Pada abad
ke 14, sebuah arca batu Bhairawa dengan berat sekitar 4 ton dan memiliki tinggi
sekitar 4,41 meter, melintasi sungai itu. Meliuk dari muara melewati alirannya
yang besar menuju pedalaman di Dharmasyara. Bambang Budi Utomo, seorang
arkeolog Indonesia, memandang batang sungai itu, dan belum menemukan
jawabannya, bagaimana orang-orang masa lalu mengangkutnya. Memindahkannya dari
satu tempat ke tempat lain, dengan jarak ratusan kilometer.
“Pengangkutan
barang dan manusia melalui jalan darat di wilayah Asia Tenggara baru
dikembangkan pada abad ke 19,” begitu Bambang Budi Utomo menuliskan makalahnya.
500 tahun
berselang, perjalanan darat baru dimulai dengan massif. Rentang waktu itu
menjadikan sungai dan secara umum perairan adalah lalu lintas yang jadi nadi
utama. Dan di batang sungai Batanghari inilah, saya dan Bambang Budi Utomo
berdiri di pesisirnya, menyaksikan jalan itu.
Sejak 11
Juli hingga 19 Juli 2022, saya bersama 50-an peserta dalam Ekspedisi Sungai
Batanghari, oleh Direktorat Pelindungan Kebudayaan, Kementerian Pendidikan, Kebudayaan,
Riset, dan Teknologi Indonesia, menjelajahi sungai ini dari pedalaman
Dharmasraya di Sumatera Barat (tujuh kabupaten/kota), menuju hilir di kampung
Teluk Majelis, kabupaten Tanjung Jabung Timur, provinsi Jambi. Perjalanan itu,
menggunakan kapal mesin yang berpendingin ruangan dari kepolisian air Polda
Jambi.
Pada
awalnya, ekspedisi ini akan menyusur batang sungai tanpa jedah, lalu berhenti
di perkampungan.

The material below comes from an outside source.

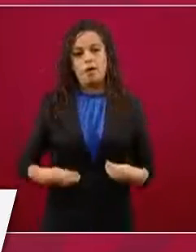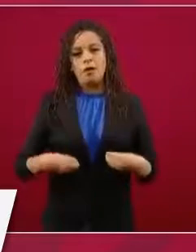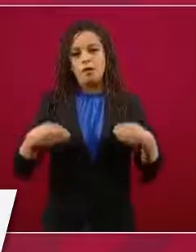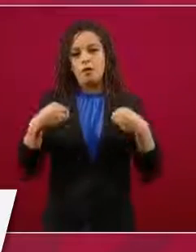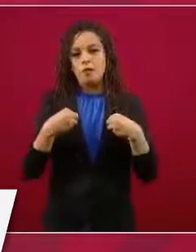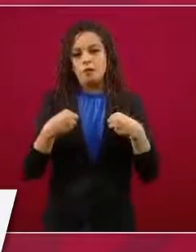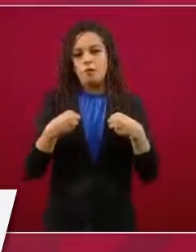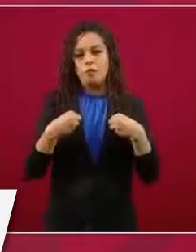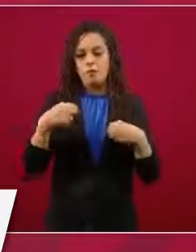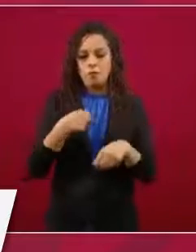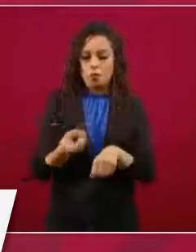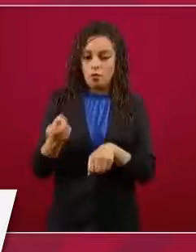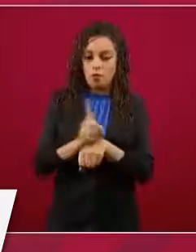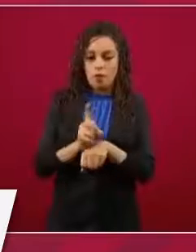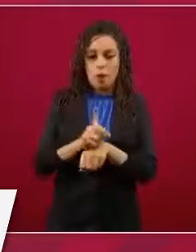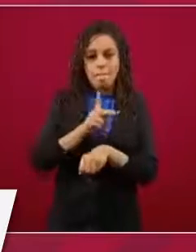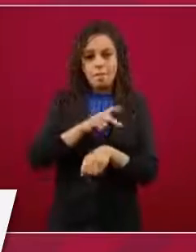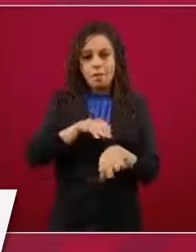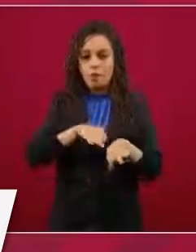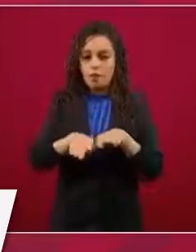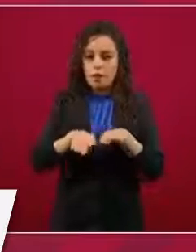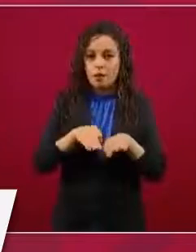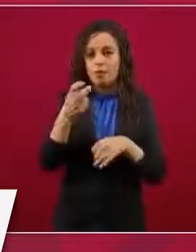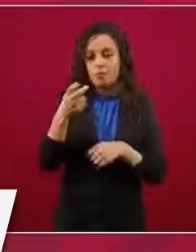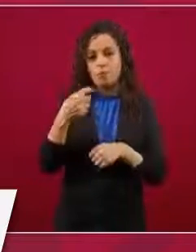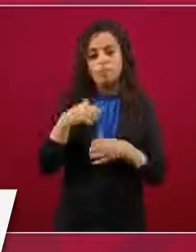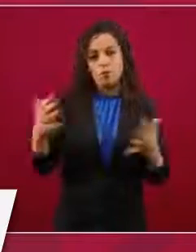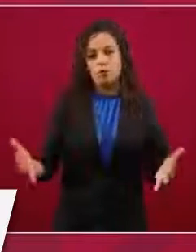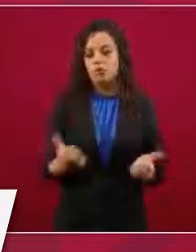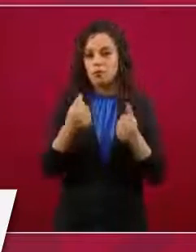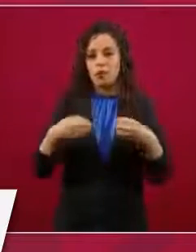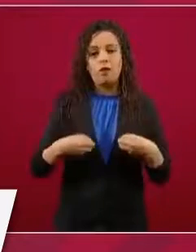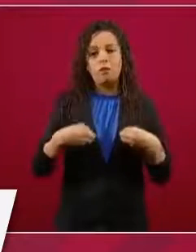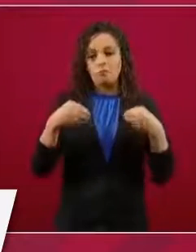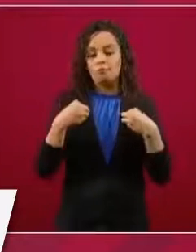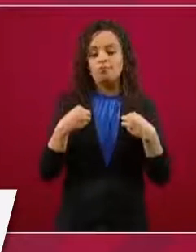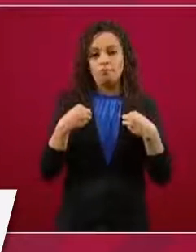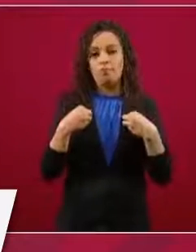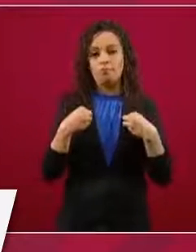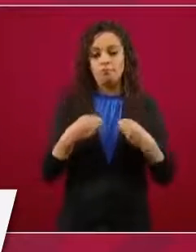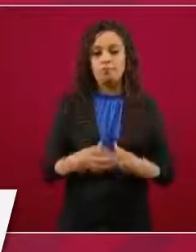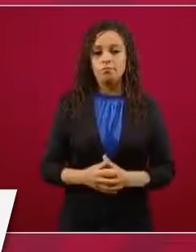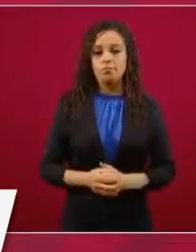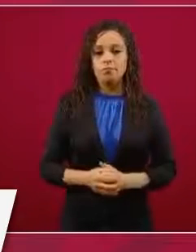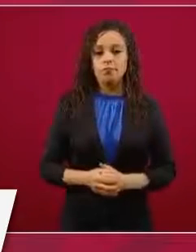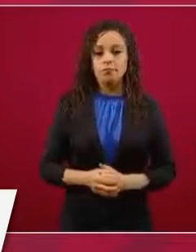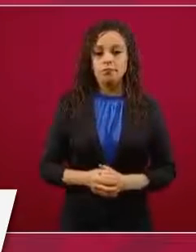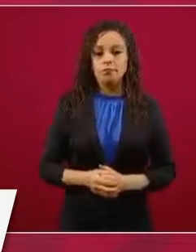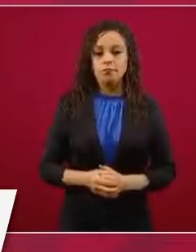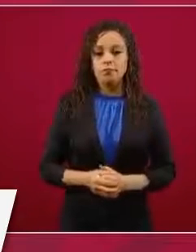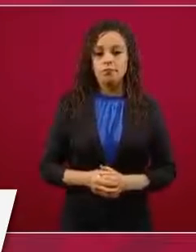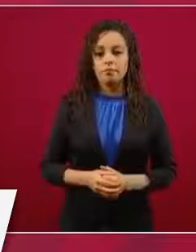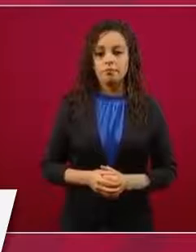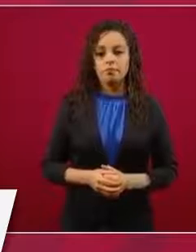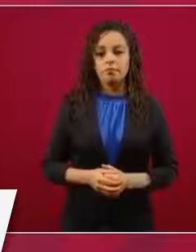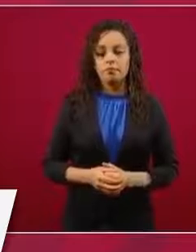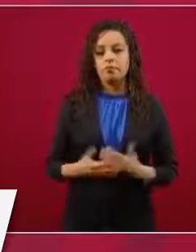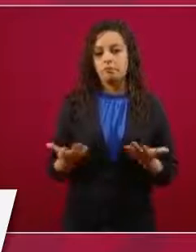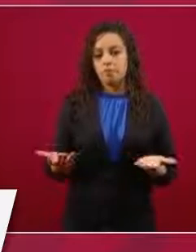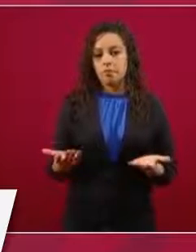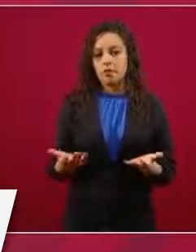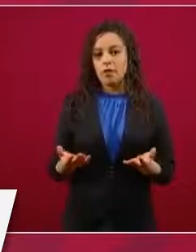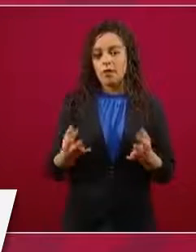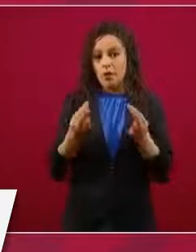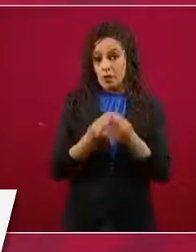salvar vidas. Y el tercero es un elemento quizá más particular, pero que no deja de ser importante, la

Namun, beberapa badan sungai, rupanya tak bisa dilayari karena
kondisi sungai yang sudah mengalami pendangkalan. Praktis perjalanan penuh dengan
mlintasi air, dilakukan di Dhamasraya menuju situs Pulau Sawah, kemudian di dari
kampung Rambutan Masam, menuju kota Jambi dan Teluk Majelis.
Saat
melihat dan menyentuh air sungai Batanghari yang keruh dan berlumpur itu, pengetahuan
yang dibangun sebelum menjejaknya menjadi sirna seketika. Saya menjadi tak tahu
apa-apa. Ini adalah sungai purba yang menciptakan kebudayaan agung di sepanjang
pesisirnya. Ratusan situs budaya, dari mulai candi, stupa, wihara, hingga
bangunan kolonial menjadi saksinya.
Sungai
agung yang membentang sejauh 800 km. Sungai yang penuh romantisme yang
diabadikan dalam pantun melayu. Tapi, rasanya sulit mengembalikan kiasan
“mewah” dalam pantun tentang Batanghari, yang ada malah kemarahan dan
kekecewaan. Di situs benteng Tembesi, siang hari ketika kapal mulai menelusuri
airnya menuju Jambi, kami terperangkap di tengah sungai karena lambung kapal
kandas. Pasir dan lumpur menumpuk serupa pulau kecil di tengah badan sungai.
Saya
sungguh terperanjat. Memandangi sekeliling sungai dan menjadi begitu sedih
melihat keadaannya. Dan ketika seorang ABK mengangkat mesin kapal,
baling-balingnya terlihat kecoklatan, karena tertempel lumpur. Dia kemudian
membuka kaos dan mengganti celana panjangnya dengan celana pendek, lalu
melompat turun ke air. Plung, orang itu tak berenang melainkan berdiri dan
badannya hanya tenggelam hingga pinggang. Dia berjalan mengelilingi badan kapal
lalu memasang tali, lalu sebuah speedboat karet bermesin menariknya. Kapal
bergoyang dan lepas.
Jika
Batanghari punya air yang jernih, peristiwa kapal kandas ini, bisa jadi adalah
sebuah berkah. Sejak awal, ikut dalam ekspedisi, saya selalu menyiapkan celana
pendek dalam tas kecil untuk persiapan mandi dan berenang. Tapi saat kapal
kandas, dan punya alasan untuk turun membantu mendorong, keinginan itu sudah
tak pernah lagi muncul.
Batanghari
sungguh tak elok dijadikan sungai untuk melepas penat.
Batanghari menjadi
sungai yang menjemukan. Sungai yang lebarnya mencapai 500 meter itu, kini serupa
aliran pembuangan raksasa. Di sepanjang perjalanan saya menyaksikan
tebing-tebing sungai rubuh dan terkikis. Ada pohon yang beserta akarnya jatuh
ke aliran. Ada sempadan yang dipenuhi sawit juga ikut tergerus. Pemandangan
selama perjalanan menuju hilir, tak memuaskan hasrat. Pepohonan yang berada di
masing-masing sisi sungai, menoton. Jika bukan tanaman karet, maka itu sawit.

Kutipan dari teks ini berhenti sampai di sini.